ORIE Colloquium: Qiaomin Xie (Cornell University), April 7, 2021
From Henry Lam
Title: Power of Monte Carlo Methods: Tree-Search, Convergence and Stability
Monte Carlo methods, aka simulation-based methods, is a powerful paradigm for online planning/decision-making. In this talk, I will discuss my work on understanding Monte Carlo Reinforcement Learning methods and applying them to challenging network control problems.
First, I will focus on Monte-Carlo Tree Search (MCTS), which enjoys remarkable empirical success but lacks theoretical understanding. We provide a complete and rigorous non-asymptotic analysis of MCTS. Our analysis develops a general framework based on a hierarchy of bandits, and highlights the importance of using a non-standard confidence bound (also used by AlphaGo) for convergence. Our results show that MCTS provides high-quality samples for supervised learning architectures, which together serve as a strong policy improvement operator. I will further discuss extension to Markov games, and new variants of MCTS for continuous action space using adaptive quantization.
In the second part of the talk, I will discuss applications in stochastic network control problems. These problems feature long-run average-cost criteria and unbounded state spaces, making most existing RL approaches inapplicable. For these problems, stability is a key performance metric: it is the first step to optimality, and a necessary subroutine for many algorithms.
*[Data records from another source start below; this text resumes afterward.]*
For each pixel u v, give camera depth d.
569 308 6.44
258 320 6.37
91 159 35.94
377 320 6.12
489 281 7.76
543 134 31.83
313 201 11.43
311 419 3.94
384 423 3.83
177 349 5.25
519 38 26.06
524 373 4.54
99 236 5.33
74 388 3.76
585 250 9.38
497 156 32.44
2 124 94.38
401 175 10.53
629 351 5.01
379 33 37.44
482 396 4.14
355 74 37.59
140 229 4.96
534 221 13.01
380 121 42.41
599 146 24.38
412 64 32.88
We argue that the local policy improvement property of Monte Carlo methods makes them well-suited for stabilizing the system on-the-fly. We develop an online planning algorithm that provably achieves the stability property under a Lyapunov function assumption. Given a stable policy, we further show that a model-based RL method converges to the optimal policy. Our method demonstrates promising performance in a variety of network control problems including routing, dynamic server allocation and switch scheduling.
Qiaomin Xie is a visiting assistant professor in the School of Operations Research and Information Engineering (ORIE) at Cornell. Prior to that, she was a postdoctoral researcher with LIDS at MIT, and was a research fellow at the Simons Institute during Fall 2016. Qiaomin received her Ph.D. degree in Electrical and Computing Engineering from University of Illinois Urbana Champaign, and her B.E. degree in Electronic Engineering from Tsinghua University. Her research interests lie in the fields of applied probability, reinforcement learning and stochastic networks. She is the recipient of Google System Research Award 2020, UIUC CSL PhD Thesis Award 2017 and the best paper award from IFIP Performance Conference 2011.